Possiamo dire che si tratta di un film sull’autismo?
"È un film su un fratello e una sorella. In fase di scrittura abbiamo scelto di cambiare i nomi ai protagonisti – i nostri si chiamano Irene e Omar – oltre che diversi dettagli caratteriali e contestuali, proprio perché abbiamo pensato che fosse importante decostruire quella storia per raccontarne un’altra: una storia che parla, sì, di autismo, ma anche di molti altri temi".
Quali?
"Di sogni, ad esempio, e dei tanti modi di “diventare grandi“. Omar, che nel film è interpretato da un attore nello spettro autistico, desidera diventare grande perché è affamato di autonomia e impaziente di realizzare i suoi desideri. Nello stesso momento, invece, Irene sta scoprendo i lati peggiori dell’età adulta e sta facendo i conti proprio sulla frustrazione di scoprire che i sogni non sempre diventano realtà".
Avete incontrato Damiano e Margherita Tercon?
"Sono stati i nostri consulenti dall’inizio alla fine, ci hanno accolto a casa loro e ci hanno aiutato a capire quale direzione prendere. Poi sono venuti anche sul set. Io ho partecipato alle riprese proprio nei giorni in cui si girava in Riviera.
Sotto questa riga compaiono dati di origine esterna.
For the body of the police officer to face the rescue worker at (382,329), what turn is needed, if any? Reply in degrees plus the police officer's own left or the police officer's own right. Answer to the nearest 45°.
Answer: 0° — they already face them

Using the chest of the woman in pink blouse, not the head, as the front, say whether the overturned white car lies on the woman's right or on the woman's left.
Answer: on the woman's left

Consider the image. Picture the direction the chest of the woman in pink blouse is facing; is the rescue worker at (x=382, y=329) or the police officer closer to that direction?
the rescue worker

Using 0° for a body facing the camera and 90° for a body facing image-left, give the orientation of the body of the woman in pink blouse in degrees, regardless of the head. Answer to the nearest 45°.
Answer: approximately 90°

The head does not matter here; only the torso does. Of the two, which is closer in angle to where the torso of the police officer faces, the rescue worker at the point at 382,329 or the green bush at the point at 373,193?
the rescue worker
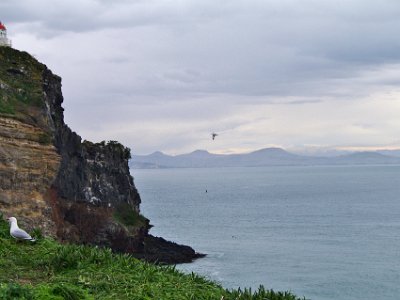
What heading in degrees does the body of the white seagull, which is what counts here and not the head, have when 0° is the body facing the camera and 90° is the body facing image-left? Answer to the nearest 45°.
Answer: approximately 90°
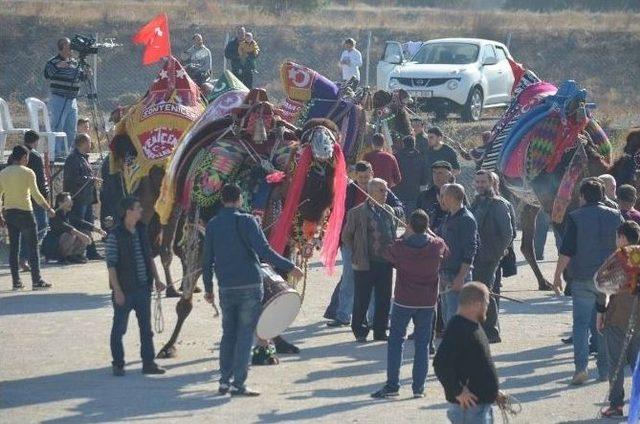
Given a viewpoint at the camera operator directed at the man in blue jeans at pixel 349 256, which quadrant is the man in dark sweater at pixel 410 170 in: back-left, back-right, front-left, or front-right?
front-left

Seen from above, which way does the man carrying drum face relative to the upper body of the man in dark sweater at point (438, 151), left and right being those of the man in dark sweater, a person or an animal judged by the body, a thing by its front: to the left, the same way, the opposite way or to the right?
the opposite way

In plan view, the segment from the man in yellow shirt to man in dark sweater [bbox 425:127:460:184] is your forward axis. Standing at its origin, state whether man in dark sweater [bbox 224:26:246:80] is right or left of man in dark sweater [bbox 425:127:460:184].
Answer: left

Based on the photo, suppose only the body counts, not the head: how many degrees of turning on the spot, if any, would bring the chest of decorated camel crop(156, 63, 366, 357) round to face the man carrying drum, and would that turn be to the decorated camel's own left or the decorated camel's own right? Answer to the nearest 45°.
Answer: approximately 45° to the decorated camel's own right

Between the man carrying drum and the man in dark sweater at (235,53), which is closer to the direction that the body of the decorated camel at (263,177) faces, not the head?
the man carrying drum

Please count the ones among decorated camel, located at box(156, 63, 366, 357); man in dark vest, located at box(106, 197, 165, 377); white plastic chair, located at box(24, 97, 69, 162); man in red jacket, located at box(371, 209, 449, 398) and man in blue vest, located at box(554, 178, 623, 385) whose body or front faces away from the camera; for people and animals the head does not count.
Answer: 2

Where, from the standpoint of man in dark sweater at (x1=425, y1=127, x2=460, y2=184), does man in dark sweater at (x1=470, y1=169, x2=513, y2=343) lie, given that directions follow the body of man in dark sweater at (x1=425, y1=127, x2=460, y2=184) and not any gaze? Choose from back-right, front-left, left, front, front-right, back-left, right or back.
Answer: front-left

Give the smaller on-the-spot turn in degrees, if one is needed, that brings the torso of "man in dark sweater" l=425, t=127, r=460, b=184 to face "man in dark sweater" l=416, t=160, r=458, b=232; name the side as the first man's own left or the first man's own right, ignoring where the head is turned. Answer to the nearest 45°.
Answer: approximately 45° to the first man's own left

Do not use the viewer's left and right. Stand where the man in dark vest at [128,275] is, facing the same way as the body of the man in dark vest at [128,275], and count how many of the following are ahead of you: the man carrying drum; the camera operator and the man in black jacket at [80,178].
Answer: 1

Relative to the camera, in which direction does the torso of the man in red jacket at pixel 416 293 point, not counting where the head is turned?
away from the camera

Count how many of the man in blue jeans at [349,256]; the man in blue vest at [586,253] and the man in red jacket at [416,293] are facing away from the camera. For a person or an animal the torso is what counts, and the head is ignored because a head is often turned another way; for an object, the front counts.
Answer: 2

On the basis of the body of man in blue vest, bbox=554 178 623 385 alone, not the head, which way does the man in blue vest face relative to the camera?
away from the camera

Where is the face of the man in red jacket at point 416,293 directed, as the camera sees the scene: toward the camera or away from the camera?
away from the camera

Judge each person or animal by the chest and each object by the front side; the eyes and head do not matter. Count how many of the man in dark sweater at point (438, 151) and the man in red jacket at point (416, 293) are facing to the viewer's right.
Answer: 0

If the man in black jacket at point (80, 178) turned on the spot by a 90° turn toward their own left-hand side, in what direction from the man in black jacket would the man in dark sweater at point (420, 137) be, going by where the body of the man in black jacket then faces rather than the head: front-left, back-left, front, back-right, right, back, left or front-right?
right
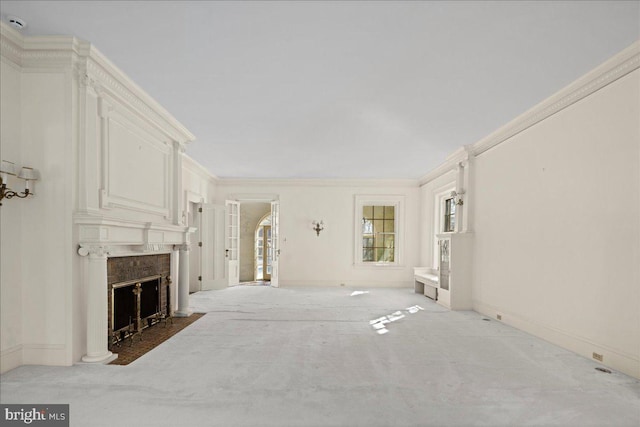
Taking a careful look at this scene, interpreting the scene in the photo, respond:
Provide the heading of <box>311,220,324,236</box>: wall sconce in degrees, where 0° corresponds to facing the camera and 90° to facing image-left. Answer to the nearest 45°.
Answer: approximately 0°

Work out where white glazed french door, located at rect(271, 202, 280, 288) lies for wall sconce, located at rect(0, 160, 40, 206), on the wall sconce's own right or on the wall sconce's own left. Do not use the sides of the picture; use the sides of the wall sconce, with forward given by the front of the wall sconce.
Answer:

È stato molto bello vederli felici e sentirli dire che si riconoscevano molto nella storia, nonostante noi l’avessimo cambiata tanto: significa che per raccontare una verità non è importante l’adesione perfetta ai fatti".
Che effetto le ha fatto vedere il film al cinema?
"Sono state emozionanti le standing ovation, ma anche le risate, i commenti… Sono molto affezionata a questo film".
Ora sta lavorando ad altri progetti?
"Tra poche settimane, il 5 maggio, su Raiuno debutterà una serie alla quale ho lavorato: si intitola Gerri e questa volta è un poliziesco".